BRY is expected to deliver an extremely high earnings growth over the next couple of years of 79.75%, driven by a positive revenue growth of 12.00% and cost-cutting initiatives. Although reduction in cost is not the most sustainable operational activity, the expanding top-line growth, on the other hand, is encouraging. BRY’s impressive outlook on all aspects makes it a worthy company to spend more time to understand. Thinking of investing in BRY? Take a look at its other fundamentals here.
Gaming Realms plc (AIM:GMR)
Gaming Realms plc develops, publishes, and licenses mobile gaming content in the United Kingdom, the United States, Canada, and internationally. Founded in 2001, and headed by CEO Patrick Southon, the company employs 150 people and with the company’s market cap sitting at GBP £21.29M, it falls under the small-cap group.

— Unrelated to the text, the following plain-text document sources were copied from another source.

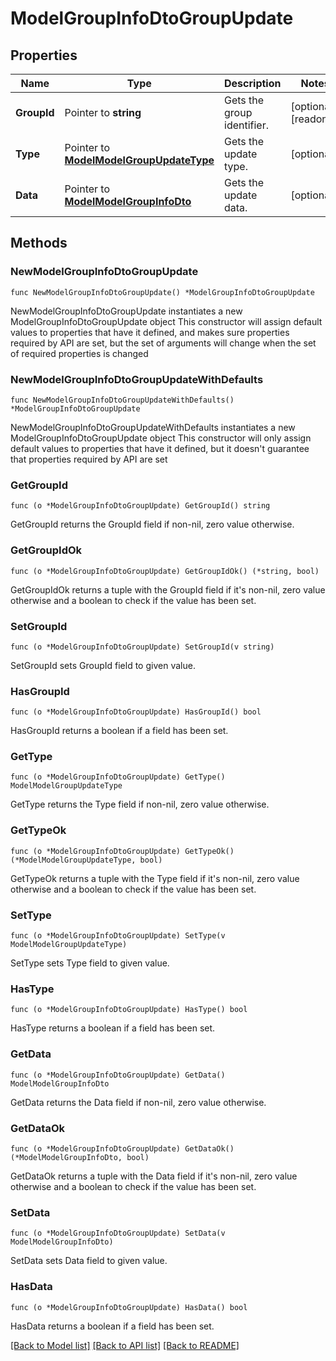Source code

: # ModelGroupInfoDtoGroupUpdate

## Properties

Name | Type | Description | Notes
------------ | ------------- | ------------- | -------------
**GroupId** | Pointer to **string** | Gets the group identifier. | [optional] [readonly] 
**Type** | Pointer to [**ModelModelGroupUpdateType**](ModelGroupUpdateType.md) | Gets the update type. | [optional] 
**Data** | Pointer to [**ModelModelGroupInfoDto**](ModelGroupInfoDto.md) | Gets the update data. | [optional] 

## Methods

### NewModelGroupInfoDtoGroupUpdate

`func NewModelGroupInfoDtoGroupUpdate() *ModelGroupInfoDtoGroupUpdate`

NewModelGroupInfoDtoGroupUpdate instantiates a new ModelGroupInfoDtoGroupUpdate object
This constructor will assign default values to properties that have it defined,
and makes sure properties required by API are set, but the set of arguments
will change when the set of required properties is changed

### NewModelGroupInfoDtoGroupUpdateWithDefaults

`func NewModelGroupInfoDtoGroupUpdateWithDefaults() *ModelGroupInfoDtoGroupUpdate`

NewModelGroupInfoDtoGroupUpdateWithDefaults instantiates a new ModelGroupInfoDtoGroupUpdate object
This constructor will only assign default values to properties that have it defined,
but it doesn't guarantee that properties required by API are set

### GetGroupId

`func (o *ModelGroupInfoDtoGroupUpdate) GetGroupId() string`

GetGroupId returns the GroupId field if non-nil, zero value otherwise.

### GetGroupIdOk

`func (o *ModelGroupInfoDtoGroupUpdate) GetGroupIdOk() (*string, bool)`

GetGroupIdOk returns a tuple with the GroupId field if it's non-nil, zero value otherwise
and a boolean to check if the value has been set.

### SetGroupId

`func (o *ModelGroupInfoDtoGroupUpdate) SetGroupId(v string)`

SetGroupId sets GroupId field to given value.

### HasGroupId

`func (o *ModelGroupInfoDtoGroupUpdate) HasGroupId() bool`

HasGroupId returns a boolean if a field has been set.

### GetType

`func (o *ModelGroupInfoDtoGroupUpdate) GetType() ModelModelGroupUpdateType`

GetType returns the Type field if non-nil, zero value otherwise.

### GetTypeOk

`func (o *ModelGroupInfoDtoGroupUpdate) GetTypeOk() (*ModelModelGroupUpdateType, bool)`

GetTypeOk returns a tuple with the Type field if it's non-nil, zero value otherwise
and a boolean to check if the value has been set.

### SetType

`func (o *ModelGroupInfoDtoGroupUpdate) SetType(v ModelModelGroupUpdateType)`

SetType sets Type field to given value.

### HasType

`func (o *ModelGroupInfoDtoGroupUpdate) HasType() bool`

HasType returns a boolean if a field has been set.

### GetData

`func (o *ModelGroupInfoDtoGroupUpdate) GetData() ModelModelGroupInfoDto`

GetData returns the Data field if non-nil, zero value otherwise.

### GetDataOk

`func (o *ModelGroupInfoDtoGroupUpdate) GetDataOk() (*ModelModelGroupInfoDto, bool)`

GetDataOk returns a tuple with the Data field if it's non-nil, zero value otherwise
and a boolean to check if the value has been set.

### SetData

`func (o *ModelGroupInfoDtoGroupUpdate) SetData(v ModelModelGroupInfoDto)`

SetData sets Data field to given value.

### HasData

`func (o *ModelGroupInfoDtoGroupUpdate) HasData() bool`

HasData returns a boolean if a field has been set.


[[Back to Model list]](../README.md#documentation-for-models) [[Back to API list]](../README.md#documentation-for-api-endpoints) [[Back to README]](../README.md)


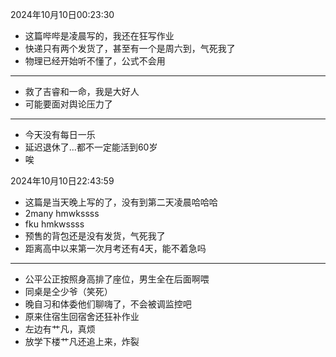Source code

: 2024年10月10日00:23:30

- 这篇哔哔是凌晨写的，我还在狂写作业
- 快递只有两个发货了，甚至有一个是周六到，气死我了
- 物理已经开始听不懂了，公式不会用
---
- 救了吉睿和一命，我是大好人
- 可能要面对舆论压力了
---
- 今天没有每日一乐
- 延迟退休了...都不一定能活到60岁
- 唉


2024年10月10日22:43:59

- 这篇是当天晚上写的了，没有到第二天凌晨哈哈哈
- 2many hmwkssss
- fku hmkwssss
- 预售的背包还是没有发货，气死我了
- 距离高中以来第一次月考还有4天，能不着急吗
---
- 公平公正按照身高排了座位，男生全在后面啊喂
- 同桌是仝少爷（笑死）
- 晚自习和体委他们聊嗨了，不会被调监控吧
- 原来住宿生回宿舍还狂补作业
- 左边有艹凡，真烦
- 放学下楼艹凡还追上来，炸裂
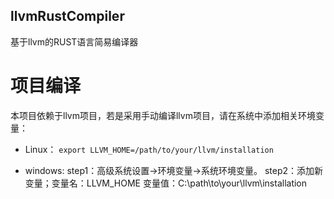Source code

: ## llvmRustCompiler

基于llvm的RUST语言简易编译器

# 项目编译
本项目依赖于llvm项目，若是采用手动编译llvm项目，请在系统中添加相关环境变量：

* Linux：
`export LLVM_HOME=/path/to/your/llvm/installation`


* windows:
step1：高级系统设置->环境变量->系统环境变量。
step2：添加新变量；变量名：LLVM_HOME 变量值：C:\path\to\your\llvm\installation
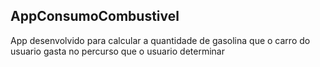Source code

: ## AppConsumoCombustivel
 
App desenvolvido para calcular a quantidade de gasolina que o carro do usuario gasta no percurso que o usuario determinar
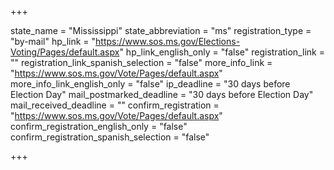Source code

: +++

state_name = "Mississippi"
state_abbreviation = "ms"
registration_type = "by-mail"
hp_link = "https://www.sos.ms.gov/Elections-Voting/Pages/default.aspx"
hp_link_english_only = "false"
registration_link = ""
registration_link_spanish_selection = "false"
more_info_link = "https://www.sos.ms.gov/Vote/Pages/default.aspx"
more_info_link_english_only = "false"
ip_deadline = "30 days before Election Day"
mail_postmarked_deadline = "30 days before Election Day"
mail_received_deadline = ""
confirm_registration = "https://www.sos.ms.gov/Vote/Pages/default.aspx"
confirm_registration_english_only = "false"
confirm_registration_spanish_selection = "false"

+++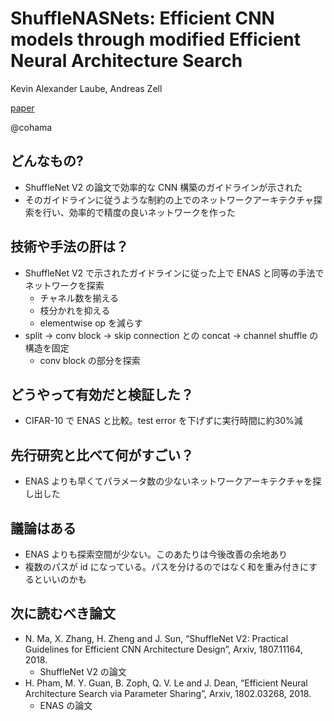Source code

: ShuffleNASNets: Efficient CNN models through modified Efficient Neural Architecture Search
====

Kevin Alexander Laube, Andreas Zell

[paper](https://arxiv.org/abs/1812.02975)

@cohama


## どんなもの?

- ShuffleNet V2 の論文で効率的な CNN 構築のガイドラインが示された
- そのガイドラインに従うような制約の上でのネットワークアーキテクチャ探索を行い、効率的で精度の良いネットワークを作った

## 技術や手法の肝は？

- ShuffleNet V2 で示されたガイドラインに従った上で ENAS と同等の手法でネットワークを探索
  - チャネル数を揃える
  - 枝分かれを抑える
  - elementwise op を減らす
- split -> conv block → skip connection との concat → channel shuffle の構造を固定
  - conv block の部分を探索

## どうやって有効だと検証した？

- CIFAR-10 で ENAS と比較。test error を下げずに実行時間に約30%減

## 先行研究と比べて何がすごい？

- ENAS よりも早くてパラメータ数の少ないネットワークアーキテクチャを探し出した


## 議論はある

- ENAS よりも探索空間が少ない。このあたりは今後改善の余地あり
- 複数のパスが id になっている。パスを分けるのではなく和を重み付きにするといいのかも

## 次に読むべき論文
- N. Ma, X. Zhang, H. Zheng and J. Sun, “ShuffleNet V2: Practical Guidelines for Efficient CNN Architecture Design”, Arxiv, 1807.11164, 2018.
  - ShuffleNet V2 の論文
- H. Pham, M. Y. Guan, B. Zoph, Q. V. Le and J. Dean, “Efficient Neural Architecture Search via Parameter Sharing”, Arxiv, 1802.03268, 2018.
  - ENAS の論文
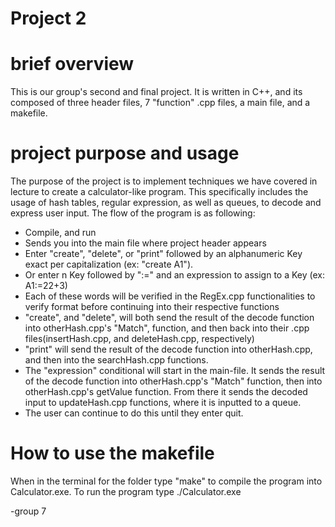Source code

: # Project 2
# brief overview 
This is our group's second and final project. It is written in C++, and its composed of three header files, 7 "function" .cpp files, a main file, and a makefile. 
# project purpose and usage 
The purpose of the project is to implement techniques we have covered in lecture to create a calculator-like program.
This specifically includes the usage of hash tables, regular expression, as well as queues, to decode and express user input.
The flow of the program is as following:
- Compile, and run
- Sends you into the main file where project header appears
- Enter "create", "delete", or "print" followed by an alphanumeric Key exact per capitalization (ex: "create A1").
- Or enter n Key followed by ":=" and an expression to assign to a Key (ex: A1:=22+3)
- Each of these words will be verified in the RegEx.cpp functionalities to verify format before continuing into their respective functions
- "create", and "delete", will both send the result of the decode function into otherHash.cpp's "Match", function,  and then back into their .cpp files(insertHash.cpp, and deleteHash.cpp, respectively)
- "print" will send the result of the decode function into  otherHash.cpp, and then into the searchHash.cpp functions.
- The "expression" conditional will start in the main-file. It sends the result of the decode function into otherHash.cpp's "Match" function, then into otherHash.cpp's getValue function. From there it sends the decoded input to updateHash.cpp functions, where it is inputted to a queue.
- The user can continue to do this until they enter quit.

# How to use the makefile
When in the terminal for the folder type "make" to compile the program into Calculator.exe.
To run the program type ./Calculator.exe

-group 7
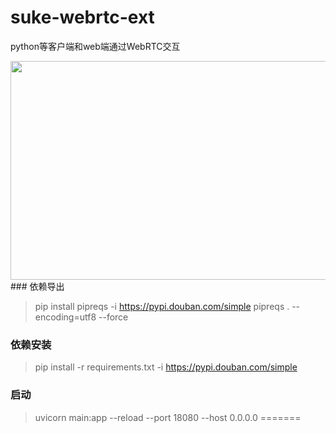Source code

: 
# suke-webrtc-ext
python等客户端和web端通过WebRTC交互
<div>
<img src="./dist/GIF-1677224665612.gif" height="350" width="6000" />
</div>
### 依赖导出

> pip install pipreqs -i https://pypi.douban.com/simple
> pipreqs . --encoding=utf8 --force

### 依赖安装

> pip install -r requirements.txt -i https://pypi.douban.com/simple

### 启动

>  uvicorn main:app --reload --port 18080 --host 0.0.0.0
=======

An outstanding 80.88% earnings growth is forecasted for GMR, driven by an underlying sales growth of 28.28% over the next few years. An affirming signal is when net income increase also comes with top-line growth. Even though some cost-reduction initiatives may have also pushed up margins, in the case of GMR, it does not appear extreme. Moreover, the substantial growth of over 100% in operating cash flows shows that a decent part of earnings is driven by robust cash generation from operational activities, not one-off or non-core activities. GMR ticks the boxes for robust growth generation on all levels of line items, which makes it an appealing stock to dig into deeper. Thinking of investing in GMR? Other fundamental factors you should also consider can be found here.
For more financially robust companies with high growth potential to enhance your portfolio, use our free platform to explore our interactive list of these stocks.
To help readers see pass the short term volatility of the financial market, we aim to bring you a long-term focused research analysis purely driven by fundamental data. Note that our analysis does not factor in the latest price sensitive company announcements.
The author is an independent contributor and at the time of publication had no position in the stocks mentioned.